Top of Exercise materials
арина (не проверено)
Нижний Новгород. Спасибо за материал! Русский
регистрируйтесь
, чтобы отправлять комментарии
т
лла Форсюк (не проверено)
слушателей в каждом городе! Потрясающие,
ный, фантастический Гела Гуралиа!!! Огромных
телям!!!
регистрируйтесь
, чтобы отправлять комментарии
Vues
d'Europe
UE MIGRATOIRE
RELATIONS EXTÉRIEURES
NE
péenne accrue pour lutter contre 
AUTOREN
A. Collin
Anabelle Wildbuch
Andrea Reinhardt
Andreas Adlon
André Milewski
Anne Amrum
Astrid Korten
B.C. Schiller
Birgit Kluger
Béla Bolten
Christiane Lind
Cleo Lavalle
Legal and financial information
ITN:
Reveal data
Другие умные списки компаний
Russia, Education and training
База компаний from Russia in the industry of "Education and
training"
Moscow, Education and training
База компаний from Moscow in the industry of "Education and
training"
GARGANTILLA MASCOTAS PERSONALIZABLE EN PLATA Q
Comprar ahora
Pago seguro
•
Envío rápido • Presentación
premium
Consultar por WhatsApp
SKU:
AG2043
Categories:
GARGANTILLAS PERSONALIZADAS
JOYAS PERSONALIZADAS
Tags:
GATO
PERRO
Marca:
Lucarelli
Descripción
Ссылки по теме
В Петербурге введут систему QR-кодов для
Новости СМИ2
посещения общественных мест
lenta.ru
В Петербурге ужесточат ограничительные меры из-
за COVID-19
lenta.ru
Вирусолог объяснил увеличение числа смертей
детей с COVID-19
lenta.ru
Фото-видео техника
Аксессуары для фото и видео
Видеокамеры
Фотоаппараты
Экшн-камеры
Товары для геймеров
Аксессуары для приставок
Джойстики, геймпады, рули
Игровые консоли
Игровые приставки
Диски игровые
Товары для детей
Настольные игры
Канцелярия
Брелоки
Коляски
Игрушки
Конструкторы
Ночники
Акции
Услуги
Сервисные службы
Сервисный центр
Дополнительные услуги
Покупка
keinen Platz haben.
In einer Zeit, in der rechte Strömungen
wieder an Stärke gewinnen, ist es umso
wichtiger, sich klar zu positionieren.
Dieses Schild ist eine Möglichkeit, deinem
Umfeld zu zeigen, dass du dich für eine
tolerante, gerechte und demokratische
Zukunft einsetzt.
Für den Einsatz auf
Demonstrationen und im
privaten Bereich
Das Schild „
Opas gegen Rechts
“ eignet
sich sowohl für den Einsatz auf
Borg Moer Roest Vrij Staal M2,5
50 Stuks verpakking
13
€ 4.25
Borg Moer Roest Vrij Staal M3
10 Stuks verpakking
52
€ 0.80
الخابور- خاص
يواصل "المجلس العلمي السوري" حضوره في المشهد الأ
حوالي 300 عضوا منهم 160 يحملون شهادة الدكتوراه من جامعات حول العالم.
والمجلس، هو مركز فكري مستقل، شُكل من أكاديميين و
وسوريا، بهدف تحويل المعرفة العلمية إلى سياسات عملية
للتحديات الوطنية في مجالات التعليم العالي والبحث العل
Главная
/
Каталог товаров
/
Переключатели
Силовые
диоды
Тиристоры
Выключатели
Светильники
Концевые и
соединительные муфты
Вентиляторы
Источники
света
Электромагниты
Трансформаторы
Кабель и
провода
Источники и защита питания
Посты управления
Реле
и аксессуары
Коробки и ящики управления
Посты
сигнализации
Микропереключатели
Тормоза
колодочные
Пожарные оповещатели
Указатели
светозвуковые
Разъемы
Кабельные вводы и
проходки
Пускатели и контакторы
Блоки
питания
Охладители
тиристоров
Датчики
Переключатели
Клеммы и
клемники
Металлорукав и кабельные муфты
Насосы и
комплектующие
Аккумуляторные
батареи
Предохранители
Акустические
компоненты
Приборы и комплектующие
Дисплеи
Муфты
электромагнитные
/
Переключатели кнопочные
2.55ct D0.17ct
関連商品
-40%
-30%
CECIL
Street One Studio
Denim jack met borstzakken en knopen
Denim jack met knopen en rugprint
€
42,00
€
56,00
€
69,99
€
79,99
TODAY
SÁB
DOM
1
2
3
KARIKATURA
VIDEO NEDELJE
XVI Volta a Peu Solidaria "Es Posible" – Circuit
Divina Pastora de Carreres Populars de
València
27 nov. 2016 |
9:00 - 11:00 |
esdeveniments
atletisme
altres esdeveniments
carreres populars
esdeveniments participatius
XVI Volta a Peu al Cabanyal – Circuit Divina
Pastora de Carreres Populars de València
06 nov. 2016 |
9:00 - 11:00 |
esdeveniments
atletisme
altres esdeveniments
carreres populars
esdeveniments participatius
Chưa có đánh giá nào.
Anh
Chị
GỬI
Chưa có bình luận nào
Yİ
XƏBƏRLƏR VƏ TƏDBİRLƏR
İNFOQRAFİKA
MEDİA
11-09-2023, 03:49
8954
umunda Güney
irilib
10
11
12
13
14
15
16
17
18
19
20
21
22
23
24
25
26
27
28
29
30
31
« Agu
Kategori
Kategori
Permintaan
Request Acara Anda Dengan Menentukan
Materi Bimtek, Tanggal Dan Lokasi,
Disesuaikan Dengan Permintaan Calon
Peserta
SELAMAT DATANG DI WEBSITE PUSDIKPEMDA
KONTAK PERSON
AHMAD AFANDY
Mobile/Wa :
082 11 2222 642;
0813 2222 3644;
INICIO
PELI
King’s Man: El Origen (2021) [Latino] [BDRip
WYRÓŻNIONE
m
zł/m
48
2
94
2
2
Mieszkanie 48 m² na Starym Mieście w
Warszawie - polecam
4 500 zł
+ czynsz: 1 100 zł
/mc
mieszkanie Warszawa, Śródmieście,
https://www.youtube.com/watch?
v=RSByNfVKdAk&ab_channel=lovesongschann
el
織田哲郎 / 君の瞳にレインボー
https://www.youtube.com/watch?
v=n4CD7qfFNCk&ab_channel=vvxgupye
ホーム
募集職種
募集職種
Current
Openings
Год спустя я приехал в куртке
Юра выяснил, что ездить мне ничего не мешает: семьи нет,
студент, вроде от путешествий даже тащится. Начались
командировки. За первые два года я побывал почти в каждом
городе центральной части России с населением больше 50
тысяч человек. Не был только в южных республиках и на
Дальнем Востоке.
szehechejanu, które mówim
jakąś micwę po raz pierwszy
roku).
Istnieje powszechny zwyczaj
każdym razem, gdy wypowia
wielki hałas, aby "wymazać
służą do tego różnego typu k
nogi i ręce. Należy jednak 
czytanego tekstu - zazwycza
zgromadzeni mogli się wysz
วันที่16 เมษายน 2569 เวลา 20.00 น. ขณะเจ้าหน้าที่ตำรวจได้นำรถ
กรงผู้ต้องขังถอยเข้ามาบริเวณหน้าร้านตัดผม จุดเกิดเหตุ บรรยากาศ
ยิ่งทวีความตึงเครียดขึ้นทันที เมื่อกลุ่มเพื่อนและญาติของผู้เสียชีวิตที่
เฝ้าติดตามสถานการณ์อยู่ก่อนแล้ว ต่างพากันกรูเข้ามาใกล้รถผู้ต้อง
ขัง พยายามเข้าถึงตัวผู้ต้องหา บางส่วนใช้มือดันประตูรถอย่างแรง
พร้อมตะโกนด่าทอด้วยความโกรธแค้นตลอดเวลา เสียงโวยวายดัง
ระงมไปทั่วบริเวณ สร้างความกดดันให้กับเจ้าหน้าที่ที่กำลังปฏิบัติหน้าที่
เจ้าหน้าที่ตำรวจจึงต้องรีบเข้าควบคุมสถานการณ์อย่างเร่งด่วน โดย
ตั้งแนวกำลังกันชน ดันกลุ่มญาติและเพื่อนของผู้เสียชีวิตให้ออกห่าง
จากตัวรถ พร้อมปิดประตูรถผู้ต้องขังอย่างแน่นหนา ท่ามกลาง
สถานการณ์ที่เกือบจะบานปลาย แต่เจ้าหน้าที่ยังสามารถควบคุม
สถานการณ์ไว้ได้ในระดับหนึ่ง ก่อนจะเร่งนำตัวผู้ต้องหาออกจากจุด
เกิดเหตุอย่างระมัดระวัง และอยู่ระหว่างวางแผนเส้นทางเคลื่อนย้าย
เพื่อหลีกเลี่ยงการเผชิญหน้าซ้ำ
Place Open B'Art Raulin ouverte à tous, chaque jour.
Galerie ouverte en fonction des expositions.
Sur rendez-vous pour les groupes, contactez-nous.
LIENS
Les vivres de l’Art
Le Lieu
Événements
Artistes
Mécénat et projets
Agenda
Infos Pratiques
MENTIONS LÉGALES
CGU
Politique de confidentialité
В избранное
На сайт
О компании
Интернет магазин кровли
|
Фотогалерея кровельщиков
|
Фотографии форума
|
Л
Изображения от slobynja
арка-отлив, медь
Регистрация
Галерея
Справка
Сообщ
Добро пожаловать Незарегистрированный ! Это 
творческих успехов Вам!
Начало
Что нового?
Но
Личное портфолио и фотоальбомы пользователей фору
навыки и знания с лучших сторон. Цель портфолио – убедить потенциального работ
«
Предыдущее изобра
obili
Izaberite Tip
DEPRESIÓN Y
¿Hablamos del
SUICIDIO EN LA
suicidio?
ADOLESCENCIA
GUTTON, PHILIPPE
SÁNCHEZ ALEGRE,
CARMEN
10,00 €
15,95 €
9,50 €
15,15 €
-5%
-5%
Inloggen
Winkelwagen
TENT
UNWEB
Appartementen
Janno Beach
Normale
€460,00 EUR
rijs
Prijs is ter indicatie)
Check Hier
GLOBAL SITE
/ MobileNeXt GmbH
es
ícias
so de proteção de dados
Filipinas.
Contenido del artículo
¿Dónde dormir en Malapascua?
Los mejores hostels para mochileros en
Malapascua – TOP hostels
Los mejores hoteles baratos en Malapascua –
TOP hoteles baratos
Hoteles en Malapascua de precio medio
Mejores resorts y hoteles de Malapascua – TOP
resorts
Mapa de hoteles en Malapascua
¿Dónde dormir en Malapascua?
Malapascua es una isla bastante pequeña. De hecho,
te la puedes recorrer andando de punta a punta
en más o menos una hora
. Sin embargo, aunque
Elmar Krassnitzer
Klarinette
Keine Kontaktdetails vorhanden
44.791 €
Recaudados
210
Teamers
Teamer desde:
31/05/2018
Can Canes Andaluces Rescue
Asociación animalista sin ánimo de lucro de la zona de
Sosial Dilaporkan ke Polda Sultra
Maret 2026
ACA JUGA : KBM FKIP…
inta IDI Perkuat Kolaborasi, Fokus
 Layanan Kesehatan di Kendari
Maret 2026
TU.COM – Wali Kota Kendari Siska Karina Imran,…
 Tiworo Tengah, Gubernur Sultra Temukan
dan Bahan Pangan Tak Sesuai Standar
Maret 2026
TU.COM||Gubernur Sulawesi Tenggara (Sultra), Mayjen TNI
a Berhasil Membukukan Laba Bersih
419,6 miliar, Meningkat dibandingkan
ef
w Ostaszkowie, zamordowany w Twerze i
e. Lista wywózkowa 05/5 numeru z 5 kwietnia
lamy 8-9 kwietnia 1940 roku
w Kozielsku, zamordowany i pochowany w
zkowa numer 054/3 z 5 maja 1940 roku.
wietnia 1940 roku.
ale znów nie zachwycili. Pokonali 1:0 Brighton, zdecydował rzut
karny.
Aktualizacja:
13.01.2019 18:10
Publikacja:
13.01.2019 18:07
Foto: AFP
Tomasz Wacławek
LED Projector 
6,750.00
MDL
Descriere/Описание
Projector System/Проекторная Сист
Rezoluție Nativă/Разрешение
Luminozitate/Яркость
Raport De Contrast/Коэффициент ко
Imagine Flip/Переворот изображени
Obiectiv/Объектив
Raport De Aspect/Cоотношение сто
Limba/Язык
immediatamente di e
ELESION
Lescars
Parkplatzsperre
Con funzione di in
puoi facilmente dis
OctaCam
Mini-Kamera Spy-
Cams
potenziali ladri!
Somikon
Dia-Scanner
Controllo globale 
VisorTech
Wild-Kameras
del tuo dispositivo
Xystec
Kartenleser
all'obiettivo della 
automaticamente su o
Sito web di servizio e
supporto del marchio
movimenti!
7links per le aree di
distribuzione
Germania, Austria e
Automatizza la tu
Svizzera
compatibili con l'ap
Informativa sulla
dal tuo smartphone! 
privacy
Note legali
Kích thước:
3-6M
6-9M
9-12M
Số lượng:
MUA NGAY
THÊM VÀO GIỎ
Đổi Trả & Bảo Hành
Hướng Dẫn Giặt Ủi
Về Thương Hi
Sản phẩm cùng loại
Bottom of Exercise materials
Rewrite the lines of text from the start of the items through the line containing "Вирусолог объяснил увеличение числа смертей" as a JSON list of strings, one string per line, leaving out blank lines.

> **Answer to this exercise**:
[
  "арина (не проверено)",
  "Нижний Новгород. Спасибо за материал! Русский",
  "регистрируйтесь",
  ", чтобы отправлять комментарии",
  "т",
  "лла Форсюк (не проверено)",
  "слушателей в каждом городе! Потрясающие,",
  "ный, фантастический Гела Гуралиа!!! Огромных",
  "телям!!!",
  "регистрируйтесь",
  ", чтобы отправлять комментарии",
  "Vues",
  "d'Europe",
  "UE MIGRATOIRE",
  "RELATIONS EXTÉRIEURES",
  "NE",
  "péenne accrue pour lutter contre ",
  "AUTOREN",
  "A. Collin",
  "Anabelle Wildbuch",
  "Andrea Reinhardt",
  "Andreas Adlon",
  "André Milewski",
  "Anne Amrum",
  "Astrid Korten",
  "B.C. Schiller",
  "Birgit Kluger",
  "Béla Bolten",
  "Christiane Lind",
  "Cleo Lavalle",
  "Legal and financial information",
  "ITN:",
  "Reveal data",
  "Другие умные списки компаний",
  "Russia, Education and training",
  "База компаний from Russia in the industry of \"Education and",
  "training\"",
  "Moscow, Education and training",
  "База компаний from Moscow in the industry of \"Education and",
  "training\"",
  "GARGANTILLA MASCOTAS PERSONALIZABLE EN PLATA Q",
  "Comprar ahora",
  "Pago seguro",
  "•",
  "Envío rápido • Presentación",
  "premium",
  "Consultar por WhatsApp",
  "SKU:",
  "AG2043",
  "Categories:",
  "GARGANTILLAS PERSONALIZADAS",
  "JOYAS PERSONALIZADAS",
  "Tags:",
  "GATO",
  "PERRO",
  "Marca:",
  "Lucarelli",
  "Descripción",
  "Ссылки по теме",
  "В Петербурге введут систему QR-кодов для",
  "Новости СМИ2",
  "посещения общественных мест",
  "lenta.ru",
  "В Петербурге ужесточат ограничительные меры из-",
  "за COVID-19",
  "lenta.ru",
  "Вирусолог объяснил увеличение числа смертей"
]